INFORMATION SHOWN
□ □ □

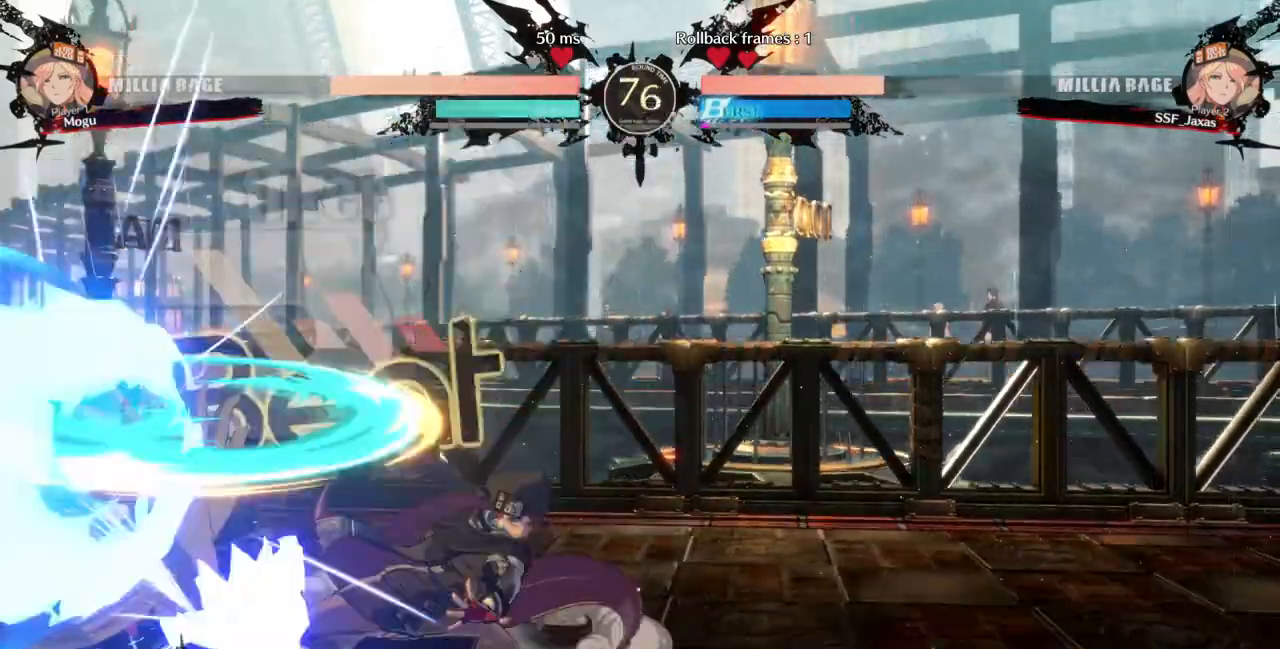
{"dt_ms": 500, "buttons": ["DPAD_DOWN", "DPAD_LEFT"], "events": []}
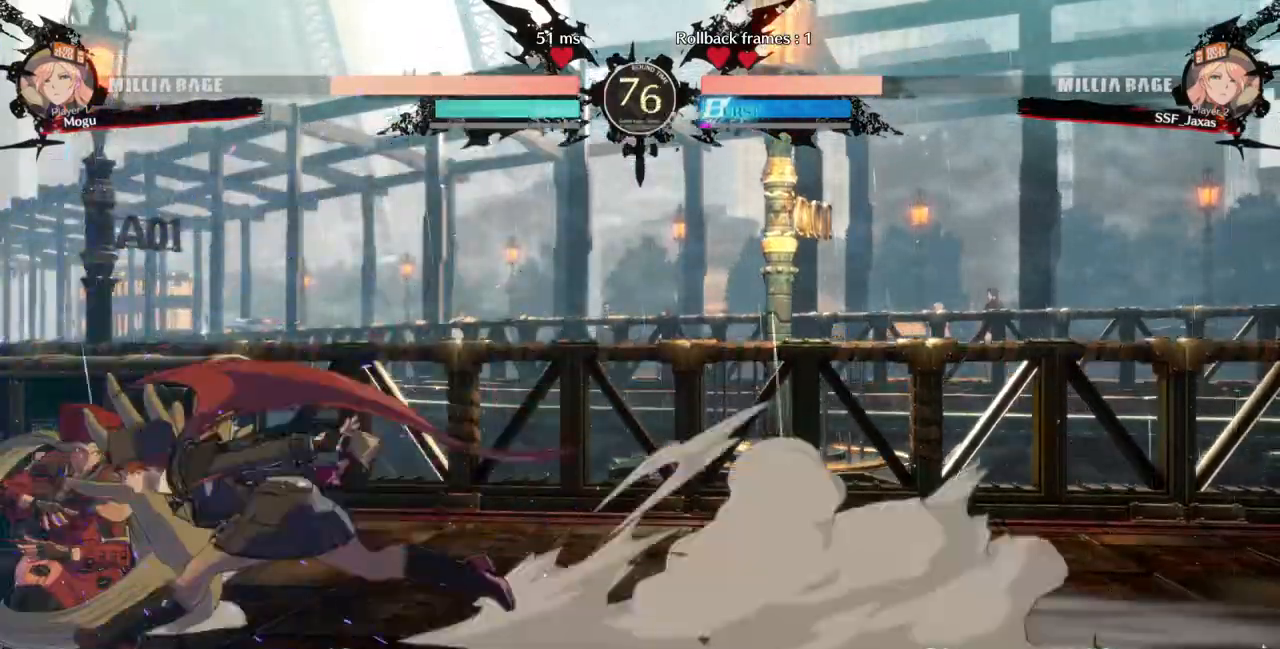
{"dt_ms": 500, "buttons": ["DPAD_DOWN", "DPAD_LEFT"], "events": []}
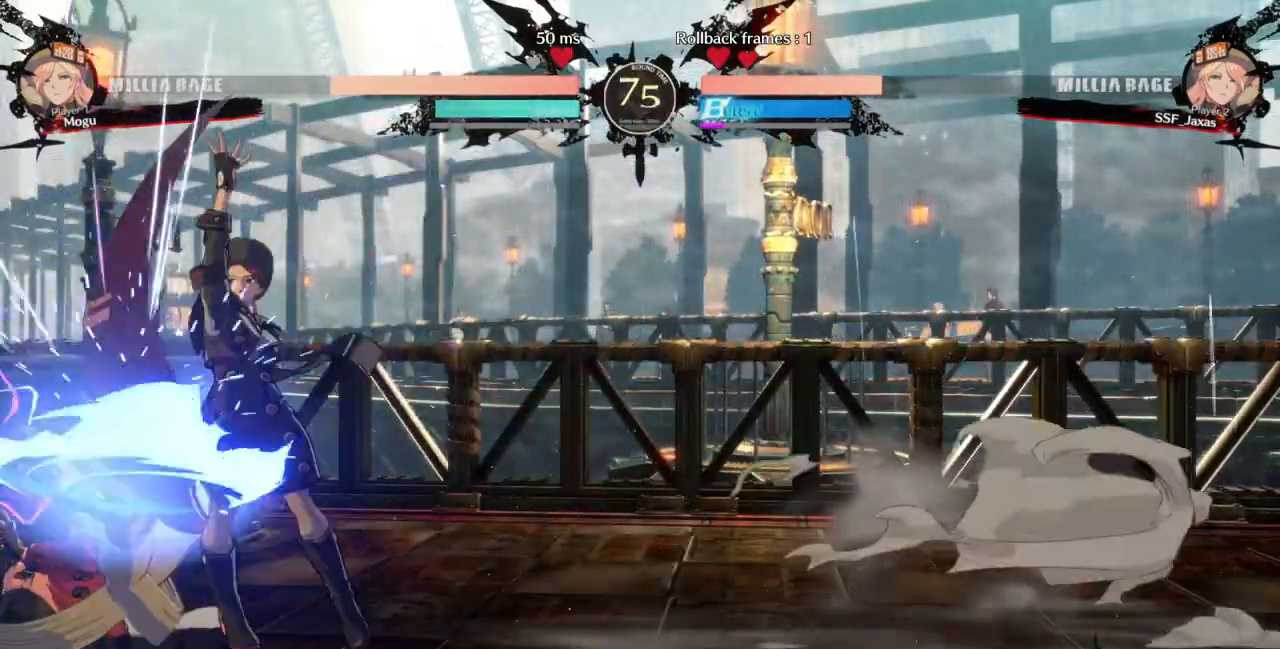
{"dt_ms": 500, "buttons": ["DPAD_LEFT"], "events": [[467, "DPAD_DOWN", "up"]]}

□ □ □

EXERCISE DESCRIPTION
The whole listing should be reproduced exactly. Images don't go in.

RESULT OF THIS EXERCISE
{"dt_ms": 500, "buttons": ["DPAD_DOWN", "DPAD_LEFT"], "events": []}
{"dt_ms": 500, "buttons": ["DPAD_DOWN", "DPAD_LEFT"], "events": []}
{"dt_ms": 500, "buttons": ["DPAD_LEFT"], "events": [[467, "DPAD_DOWN", "up"]]}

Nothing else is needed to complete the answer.